Both H2020 projects (Sodium_Ion_Batteries and NAIMA) are directly focused on Na-ion cell design, materials, and manufacturing for real-world applications.
TIAMAT
French deep-tech SME developing cost-effective sodium-ion battery cells for stationary energy storage, with lifecycle and eco-design expertise.
Their core work
TIAMAT is a French deep-tech SME specializing in the development and commercialization of sodium-ion (Na-ion) battery technology. They design and manufacture Na-ion cells targeting stationary energy storage and non-automotive applications, where cost-effectiveness and long cycle life matter more than energy density. Their work spans the full value chain from materials selection and cell chemistry to lifecycle assessment (LCA), lifecycle costing (LCC), and eco-design — positioning them as a vertically integrated Na-ion technology company, not just a research outfit. They have consistently led their own EU projects, suggesting a company-driven commercialization agenda rather than a contract research model.
What they specialise in
NAIMA (2019-2023, EUR 581,000) explicitly targets non-automotive applications and stationary storage, reflecting a deliberate market focus beyond EVs.
NAIMA keywords include LCA, LCC, eco-design, and circular economy — indicating sustainability analysis is embedded in their battery development methodology.
NAIMA keywords explicitly include 'low-cost cell' and 'high power cell', pointing to engineering optimization across cost and performance axes.

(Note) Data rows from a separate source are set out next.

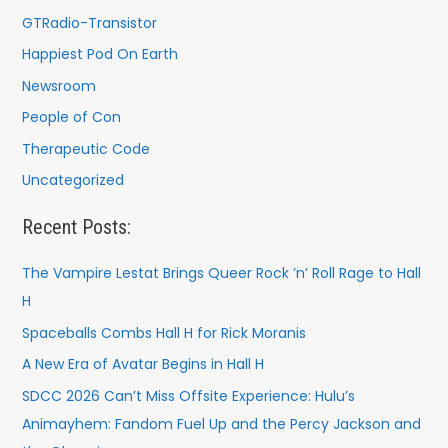
GTRadio-Transistor
Happiest Pod On Earth
Newsroom
People of Con
Therapeutic Code
Uncategorized
Recent Posts:
The Vampire Lestat Brings Queer Rock ’n’ Roll Rage to Hall
H
Spaceballs Combs Hall H for Rick Moranis
A New Era of Avatar Begins in Hall H
SDCC 2026 Can’t Miss Offsite Experience: Hulu’s
Animayhem: Fandom Fuel Up and the Percy Jackson and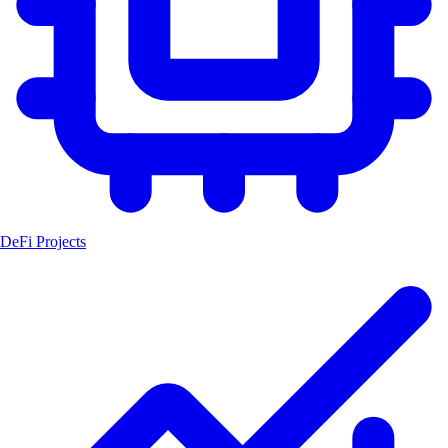
DeFi Projects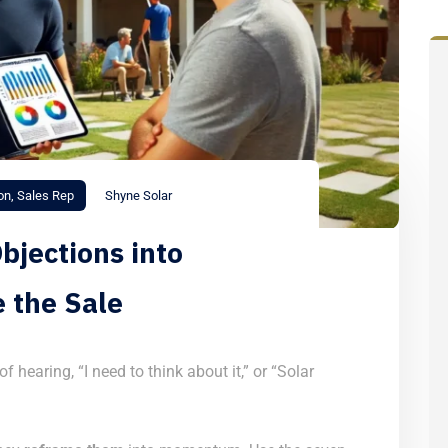
on
,
Sales Rep
Shyne Solar
bjections into
e the Sale
f hearing, “I need to think about it,” or “Solar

How they've shifted over time
TIAMAT entered H2020 with a broad mandate — sodium-ion batteries for both vehicles and stationary power storage — reflecting an early-stage technology company still mapping its market. By the NAIMA project (2019-2023), the vehicle application had dropped out entirely and the focus had sharpened to stationary and non-automotive uses, with a strong sustainability layer added: LCA, LCC, eco-design, and circular economy became core outputs alongside the battery cells themselves. This trajectory suggests a deliberate pivot toward grid storage and industrial applications, likely driven by competitive pressure from lithium-ion in the automotive sector and by the stronger cost-advantage argument for Na-ion in stationary use cases.
TIAMAT is moving toward becoming a specialized supplier of cost-optimized Na-ion cells for stationary storage markets, with sustainability credentials (LCA/LCC) increasingly central to their value proposition.
How they like to work
TIAMAT has acted as coordinator on every H2020 project they participated in, which is unusual for an SME and signals a company that drives its own R&D agenda rather than joining other people's consortia. Despite coordinating, they built a meaningful network of 21 partners across 8 countries — indicating they can assemble and lead a European consortium, not just participate in one. For anyone considering a partnership, expect TIAMAT to want a leadership or technology-owner role rather than a supporting position.
TIAMAT has worked with 21 unique partners across 8 countries, a substantial network for a company with only 2 projects — suggesting active consortium-building and deliberate partner diversification. No geographic concentration data is available, but the 8-country spread implies a pan-European collaboration footprint.
What sets them apart
TIAMAT is one of the very few European SMEs that has taken a coordinator role in Na-ion battery R&D at EU level — a space dominated by large industrial groups and university labs. Their combination of cell engineering expertise with lifecycle and eco-design analysis makes them a rare partner who can deliver both a prototype and the sustainability case for it. For consortium builders in the battery, energy storage, or circular economy space, TIAMAT brings industrial credibility and Na-ion specialization that academic partners cannot replicate.
Highlights from their portfolio
- NAIMAThe largest and most technically detailed project (EUR 581,000, 2019-2023), NAIMA is notable for combining Na-ion cell manufacturing with full lifecycle assessment and circular economy design — a rare integration of battery engineering and sustainability analysis in one SME-led RIA project.
- Sodium_Ion_BatteriesThis SME Phase 1 feasibility project (2018-2019) marks TIAMAT's entry into EU-funded R&D and set the strategic direction — safe, fast-charging Na-ion cells for both vehicle and stationary markets — that the company has since refined and commercialized.